Prove that a positive harmonic function in $\mathbb{C}$ is non-constant

This exercise is taken from

Donald Sarason Notes on Complex Function Theory (page 89)

What I tried:

I don't really know how to start, but a reasonable beginning can be:

Assume by negation that there is $c\in\mathbb{R}$ s.t $$u^{-1}(c)\subseteq D(0,M)$$ where $$D(0,M)=\{z\in\mathbb{C}:\,|z|<M\}$$

We know that there is a harmonic conjugate $v$ s.t $$f=u+iv\in H(D(0,M))$$

I don't know how to move forward, or how to use the hint (since in this question $u$ need not be a positive function).

Can someone please direct me in the right direction ?

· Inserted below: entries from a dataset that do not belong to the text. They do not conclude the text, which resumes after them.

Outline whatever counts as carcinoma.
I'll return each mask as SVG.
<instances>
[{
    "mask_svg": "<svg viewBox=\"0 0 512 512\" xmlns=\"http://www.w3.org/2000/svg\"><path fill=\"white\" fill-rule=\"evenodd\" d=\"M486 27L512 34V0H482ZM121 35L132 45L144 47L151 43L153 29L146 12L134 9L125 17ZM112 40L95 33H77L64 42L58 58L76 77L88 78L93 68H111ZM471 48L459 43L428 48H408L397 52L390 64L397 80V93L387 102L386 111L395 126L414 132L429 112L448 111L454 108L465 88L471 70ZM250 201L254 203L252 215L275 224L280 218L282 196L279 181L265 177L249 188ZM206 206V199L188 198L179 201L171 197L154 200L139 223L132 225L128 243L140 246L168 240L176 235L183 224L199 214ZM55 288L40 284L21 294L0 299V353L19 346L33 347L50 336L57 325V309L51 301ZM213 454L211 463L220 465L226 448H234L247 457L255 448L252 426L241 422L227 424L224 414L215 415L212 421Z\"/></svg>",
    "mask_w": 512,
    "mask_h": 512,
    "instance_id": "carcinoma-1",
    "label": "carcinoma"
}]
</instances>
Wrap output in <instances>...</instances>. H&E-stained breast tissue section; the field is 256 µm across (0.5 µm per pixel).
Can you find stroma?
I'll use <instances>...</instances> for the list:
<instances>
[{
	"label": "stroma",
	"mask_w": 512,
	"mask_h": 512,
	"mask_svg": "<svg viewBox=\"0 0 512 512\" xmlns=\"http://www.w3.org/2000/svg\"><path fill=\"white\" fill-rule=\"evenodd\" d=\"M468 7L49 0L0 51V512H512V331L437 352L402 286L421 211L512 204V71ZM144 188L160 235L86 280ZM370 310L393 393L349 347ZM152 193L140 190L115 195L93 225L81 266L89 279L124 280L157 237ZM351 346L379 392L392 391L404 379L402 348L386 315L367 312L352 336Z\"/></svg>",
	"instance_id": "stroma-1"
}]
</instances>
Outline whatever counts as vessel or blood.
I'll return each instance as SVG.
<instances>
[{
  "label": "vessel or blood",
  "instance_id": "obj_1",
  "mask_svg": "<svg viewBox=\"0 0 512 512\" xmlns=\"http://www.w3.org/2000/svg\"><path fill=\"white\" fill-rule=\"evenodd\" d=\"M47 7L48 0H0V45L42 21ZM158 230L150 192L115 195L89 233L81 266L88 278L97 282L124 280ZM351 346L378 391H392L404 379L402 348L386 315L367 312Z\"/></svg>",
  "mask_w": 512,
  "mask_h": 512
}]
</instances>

• Translate to get the case where $u^{-1}(0)$ is bounded. Show that $u$ has a fixed sign outside a certain radius. In case that sign is $+$, add a constant to get a positive harmonic function. – GEdgar May 29 '13 at 14:55
• I don't understand the exercise you say is a hint. Why isn't the function $u(z)=1$ a counterexample? – Ted Shifrin May 29 '13 at 14:58
• It's difficult to know what you know. Do you know Green's formulas and their consequences for harmonic functions? Do you know that if you had a compact level set, you could apply the maximum/minimum principle? – Ted Shifrin May 29 '13 at 15:16
• @TedShifrin - that was a typo, sorry. I corrected it to mean constant instead of non-constant. I don't think I know "Green's formulas and their consequences for harmonic functions" but I do know the other things you mentioned – Belgi May 30 '13 at 1:26
• @GEdgar - thanks for the hint! – Belgi May 30 '13 at 1:26

I think you mean a positive harmonic function is constant. See Does there exist a harmonic function in the whold plane that is postive everywhere?

Also, you should be able to use the fact that $u^{-1}(c)$ is bounded to conclude that, by continuity, everything falls on one side of $c$. This can be manipulated into giving you a positive harmonic function.